Impose le uniche sanzioni prima della fine della Guerra Fredda dall’ONU al Sudafrica. Il più grande successo furono gli accordi di Camp David nel 1978 tra Menachem Begin e Anwar Sadat. Poi il 1979: il più stressante e spiacevole, scrisse Carter. L’Iran fu il suo più grande incubo. 52 ostaggi americani rimasero bloccati a Teheran per 444 giorni. La rivoluzione khomeinista scatenò una crisi economica del petrolio e politica. Disoccupazione oltre il dieci per cento; l’inflazione arrivò al ventuno per cento in America. Il Pentagono cercò di liberare gli ostaggi, ma invano. Quella iraniana fu una disfatta totale. Alla fine del suo unico mandato presidenziale, l’indice di gradimento era dimezzato: dal 66 al 34 per cento.
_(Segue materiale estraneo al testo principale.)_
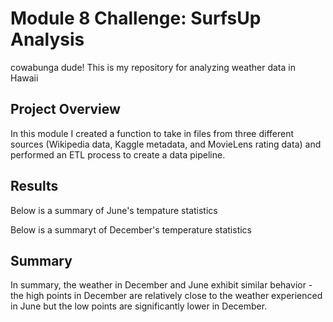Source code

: # Module 8 Challenge: SurfsUp Analysis
cowabunga dude! This is my repository for analyzing weather data in Hawaii


## Project Overview
In this module I created a function to take in files from three different sources (Wikipedia data, Kaggle metadata, and MovieLens rating data) and performed an ETL process to create a data pipeline.




## Results
Below is a summary of June's tempature statistics


Below is a summaryt of December's temperature statistics






## Summary
In summary, the weather in December and June exhibit similar behavior - the high points in December are relatively close to the weather experienced in June but the low points are significantly lower in December. 
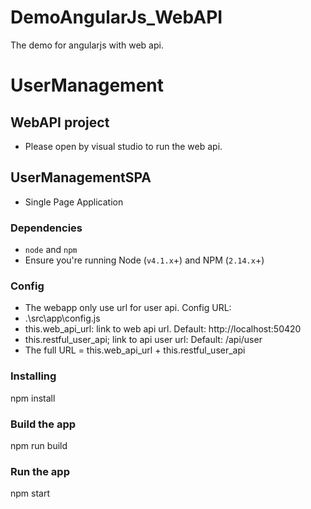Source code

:# DemoAngularJs_WebAPI
The demo for angularjs with web api.

# UserManagement 
## WebAPI project

* Please open by visual studio to run the web api.


## UserManagementSPA

* Single Page Application

### Dependencies

* `node` and `npm`
* Ensure you're running Node (`v4.1.x`+) and NPM (`2.14.x`+)

### Config

* The webapp only use url for user api. Config URL:
* .\src\app\config.js
* this.web_api_url: link to web api url. Default: http://localhost:50420
* this.restful_user_api; link to api user url: Default: /api/user
* The full URL =  this.web_api_url + this.restful_user_api


### Installing
npm install 

### Build the app
npm run build

### Run the app
npm start


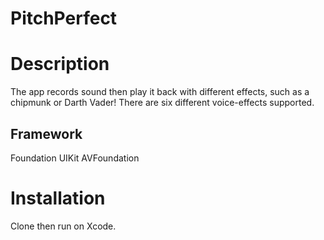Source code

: # PitchPerfect

# Description
The app records sound then play it back with different effects, such as a chipmunk or Darth Vader! There are six different voice-effects supported.

## Framework
Foundation
UIKit
AVFoundation

# Installation
Clone then run on Xcode.
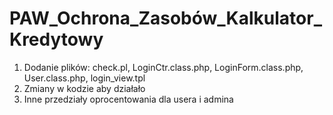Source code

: # PAW_Ochrona_Zasobów_Kalkulator_Kredytowy
 1. Dodanie plików: check.pl, LoginCtr.class.php, LoginForm.class.php, User.class.php, login_view.tpl
 2. Zmiany w kodzie aby działało
 3. Inne przedziały oprocentowania dla usera i admina
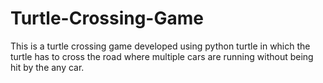 # Turtle-Crossing-Game
This is a turtle crossing game developed using python turtle in which the turtle has to cross the road where multiple cars are running without being hit by the any car.
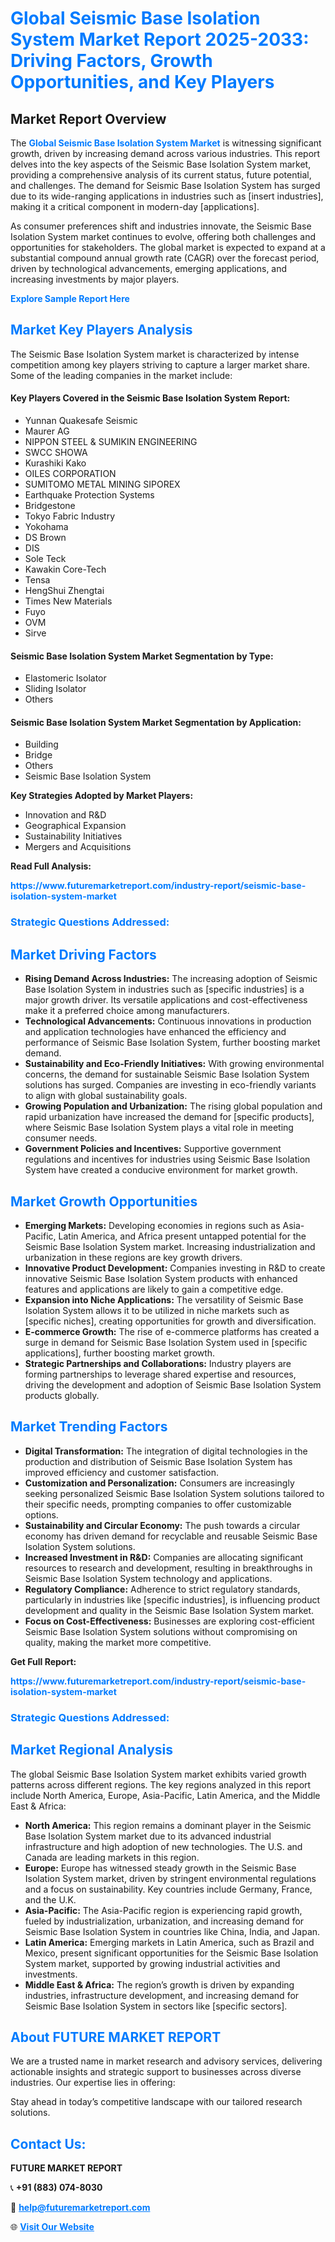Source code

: <h1 style="color: #007BFF;">Global Seismic Base Isolation System Market Report 2025-2033: Driving Factors, Growth Opportunities, and Key Players</h1>

<section id="overview">
<h2>Market Report Overview</h2>
<p>The <a href="https://www.futuremarketreport.com/industry-report/seismic-base-isolation-system-market" style="color: #007BFF; text-decoration: none;"><strong>Global Seismic Base Isolation System Market</strong></a> is witnessing significant growth, driven by increasing demand across various industries. This report delves into the key aspects of the Seismic Base Isolation System market, providing a comprehensive analysis of its current status, future potential, and challenges. The demand for Seismic Base Isolation System has surged due to its wide-ranging applications in industries such as [insert industries], making it a critical component in modern-day [applications].</p>
<p>As consumer preferences shift and industries innovate, the Seismic Base Isolation System market continues to evolve, offering both challenges and opportunities for stakeholders. The global market is expected to expand at a substantial compound annual growth rate (CAGR) over the forecast period, driven by technological advancements, emerging applications, and increasing investments by major players.</p>
</section>

<section id="overview">
<p><a href="https://www.futuremarketreport.com/request-sample/reportId=124321" style="color: #007BFF; text-decoration: none;"><strong>Explore Sample Report Here</strong></a></p>
</section>

<section id="key-players">
<h2 style="color: #007BFF;">Market Key Players Analysis</h2>
<p>The Seismic Base Isolation System market is characterized by intense competition among key players striving to capture a larger market share. Some of the leading companies in the market include:</p>
<h4>Key Players Covered in the Seismic Base Isolation System Report:</h4>
<ul><li>Yunnan Quakesafe Seismic</li><li>Maurer AG</li><li>NIPPON STEEL &amp; SUMIKIN ENGINEERING</li><li>SWCC SHOWA</li><li>Kurashiki Kako</li><li>OILES CORPORATION</li><li>SUMITOMO METAL MINING SIPOREX</li><li>Earthquake Protection Systems</li><li>Bridgestone</li><li>Tokyo Fabric Industry</li><li>Yokohama</li><li>DS Brown</li><li>DIS</li><li>Sole Teck</li><li>Kawakin Core-Tech</li><li>Tensa</li><li>HengShui Zhengtai</li><li>Times New Materials</li><li>Fuyo</li><li>OVM</li><li>Sirve</li></ul>
<h4>Seismic Base Isolation System Market Segmentation by Type:</h4>
<ul><li>Elastomeric Isolator</li><li>Sliding Isolator</li><li>Others</li></ul>

<h4>Seismic Base Isolation System Market Segmentation by Application:</h4>
<ul><li>Building</li><li>Bridge</li><li>Others</li><li>Seismic Base Isolation System</li></ul>
<p><strong>Key Strategies Adopted by Market Players:</strong></p>
<ul>
<li>Innovation and R&D</li>
<li>Geographical Expansion</li>
<li>Sustainability Initiatives</li>
<li>Mergers and Acquisitions</li>
</ul>
</section>

<section>
<p><strong>Read Full Analysis: </strong></p><a href="https://www.futuremarketreport.com/industry-report/seismic-base-isolation-system-market" style="color: #007BFF; text-decoration: none;"><strong>https://www.futuremarketreport.com/industry-report/seismic-base-isolation-system-market</strong></a>
<h3 style="color: #007BFF;">Strategic Questions Addressed:</h3>
</section>

<section id="driving-factors">
<h2 style="color: #007BFF;">Market Driving Factors</h2>
<ul>
<li><strong>Rising Demand Across Industries:</strong> The increasing adoption of Seismic Base Isolation System in industries such as [specific industries] is a major growth driver. Its versatile applications and cost-effectiveness make it a preferred choice among manufacturers.</li>
<li><strong>Technological Advancements:</strong> Continuous innovations in production and application technologies have enhanced the efficiency and performance of Seismic Base Isolation System, further boosting market demand.</li>
<li><strong>Sustainability and Eco-Friendly Initiatives:</strong> With growing environmental concerns, the demand for sustainable Seismic Base Isolation System solutions has surged. Companies are investing in eco-friendly variants to align with global sustainability goals.</li>
<li><strong>Growing Population and Urbanization:</strong> The rising global population and rapid urbanization have increased the demand for [specific products], where Seismic Base Isolation System plays a vital role in meeting consumer needs.</li>
<li><strong>Government Policies and Incentives:</strong> Supportive government regulations and incentives for industries using Seismic Base Isolation System have created a conducive environment for market growth.</li>
</ul>
</section>

<section id="growth-opportunities">
<h2 style="color: #007BFF;">Market Growth Opportunities</h2>
<ul>
<li><strong>Emerging Markets:</strong> Developing economies in regions such as Asia-Pacific, Latin America, and Africa present untapped potential for the Seismic Base Isolation System market. Increasing industrialization and urbanization in these regions are key growth drivers.</li>
<li><strong>Innovative Product Development:</strong> Companies investing in R&D to create innovative Seismic Base Isolation System products with enhanced features and applications are likely to gain a competitive edge.</li>
<li><strong>Expansion into Niche Applications:</strong> The versatility of Seismic Base Isolation System allows it to be utilized in niche markets such as [specific niches], creating opportunities for growth and diversification.</li>
<li><strong>E-commerce Growth:</strong> The rise of e-commerce platforms has created a surge in demand for Seismic Base Isolation System used in [specific applications], further boosting market growth.</li>
<li><strong>Strategic Partnerships and Collaborations:</strong> Industry players are forming partnerships to leverage shared expertise and resources, driving the development and adoption of Seismic Base Isolation System products globally.</li>
</ul>
</section>

<section id="trending-factors">
<h2 style="color: #007BFF;">Market Trending Factors</h2>
<ul>
<li><strong>Digital Transformation:</strong> The integration of digital technologies in the production and distribution of Seismic Base Isolation System has improved efficiency and customer satisfaction.</li>
<li><strong>Customization and Personalization:</strong> Consumers are increasingly seeking personalized Seismic Base Isolation System solutions tailored to their specific needs, prompting companies to offer customizable options.</li>
<li><strong>Sustainability and Circular Economy:</strong> The push towards a circular economy has driven demand for recyclable and reusable Seismic Base Isolation System solutions.</li>
<li><strong>Increased Investment in R&D:</strong> Companies are allocating significant resources to research and development, resulting in breakthroughs in Seismic Base Isolation System technology and applications.</li>
<li><strong>Regulatory Compliance:</strong> Adherence to strict regulatory standards, particularly in industries like [specific industries], is influencing product development and quality in the Seismic Base Isolation System market.</li>
<li><strong>Focus on Cost-Effectiveness:</strong> Businesses are exploring cost-efficient Seismic Base Isolation System solutions without compromising on quality, making the market more competitive.</li>
</ul>
</section>

<section>
<p><strong>Get Full Report: </strong></p><a href="https://www.futuremarketreport.com/industry-report/seismic-base-isolation-system-market" style="color: #007BFF; text-decoration: none;"><strong>https://www.futuremarketreport.com/industry-report/seismic-base-isolation-system-market</strong></a>
<h3 style="color: #007BFF;">Strategic Questions Addressed:</h3>
</section>


<section id="regional-analysis">
<h2 style="color: #007BFF;">Market Regional Analysis</h2>
<p>The global Seismic Base Isolation System market exhibits varied growth patterns across different regions. The key regions analyzed in this report include North America, Europe, Asia-Pacific, Latin America, and the Middle East & Africa:</p>
<ul>
<li><strong>North America:</strong> This region remains a dominant player in the Seismic Base Isolation System market due to its advanced industrial infrastructure and high adoption of new technologies. The U.S. and Canada are leading markets in this region.</li>
<li><strong>Europe:</strong> Europe has witnessed steady growth in the Seismic Base Isolation System market, driven by stringent environmental regulations and a focus on sustainability. Key countries include Germany, France, and the U.K.</li>
<li><strong>Asia-Pacific:</strong> The Asia-Pacific region is experiencing rapid growth, fueled by industrialization, urbanization, and increasing demand for Seismic Base Isolation System in countries like China, India, and Japan.</li>
<li><strong>Latin America:</strong> Emerging markets in Latin America, such as Brazil and Mexico, present significant opportunities for the Seismic Base Isolation System market, supported by growing industrial activities and investments.</li>
<li><strong>Middle East & Africa:</strong> The region’s growth is driven by expanding industries, infrastructure development, and increasing demand for Seismic Base Isolation System in sectors like [specific sectors].</li>
</ul>
</section>

<footer>
<h2 style="color: #007BFF;">About FUTURE MARKET REPORT</h2>
<p>We are a trusted name in market research and advisory services, delivering actionable insights and strategic support to businesses across diverse industries. Our expertise lies in offering:</p>

<p>Stay ahead in today’s competitive landscape with our tailored research solutions.</p>

<h2 style="color: #007BFF;">Contact Us:</h2>
<p><strong>FUTURE MARKET REPORT</strong></p>
<p>📞 <strong>+91 (883) 074-8030</strong></p>
<p>📧 <strong><a href="mailto:help@futuremarketreport.com" style="color: #007BFF;">help@futuremarketreport.com</a></strong></p>
<p>🌐 <strong><a href="https://www.futuremarketreport.com/" style="color: #007BFF;">Visit Our Website</a></strong></p>
</footer>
Le condizioni economiche tragiche e l’immagine di un’America debole e incapace pesarono al momento alle elezioni del 1980, quando Ronald Reagan ebbe la meglio su Carter.
Fu il rivale repubblicano – che nelle sue memorie Carter non cita o quasi – che il giorno della sua inaugurazione raccolse il dividendo del rilascio da parte degli ayatollah. Sconfitto alle urne, Carter scomparve. Ritornato in Georgia, molti atenei gli offrirono una cattedra, ma lui preferì viaggiare il mondo. Visitò, con la moglie Rosalynn Carter (scomparsa nel 2023) 140 paesi. Negli oltre quarant’anni dopo la presidenza, Jimmy Carter non ha mai fatto campagne elettorali per i candidati democratici. Si dedicò anzi ad un intenso impegno civile e umanitario senza precedenti per un ex presidente – il che dimostra che si può fare politica anche “fuori” dalla politica. Enfatizzò due elementi che avrebbero guidato la sua post-presidenza: rispetto dei diritti umani e promozione della pace. Il Carter Center che ha fondato opera proprio in questo settore. Nel 2002 ricevette il Nobel per la Pace. La presidenza di Jimmy Carter insegna tre cose.
Primo, che essere giovani non è garanzia di successo o di attrattività in politica. Secondo, che si può fare politica senza ricorrere al metodo populista. Terzo, che se un presidente non è un leader carismatico, non godrà di particolare successo. C’è però un’ultima lezione che Jimmy Carter ci lascia. Il fatto che alcune battaglie – pensiamo a quelle sull’ambiente e sui diritti umani – magari al momento in cui vengono formulate non hanno molto successo. Hanno bisogno di un tempo per entrare nelle menti e nei cuori dei cittadini. Allora può dire che il leader è stato un visionario. Jimmy Carter è stato rappresentato spesso come un uomo di buoni sentimenti e buone intenzioni. Sul disco nella sonda Voyager c’è incisa sua voce. Con visione e speranza, nella registrazione il presidente parlava di fratellanza e diritti umani. Chissà se qualcuno, nello spazio, ascolterà mai di nuovo quel disco.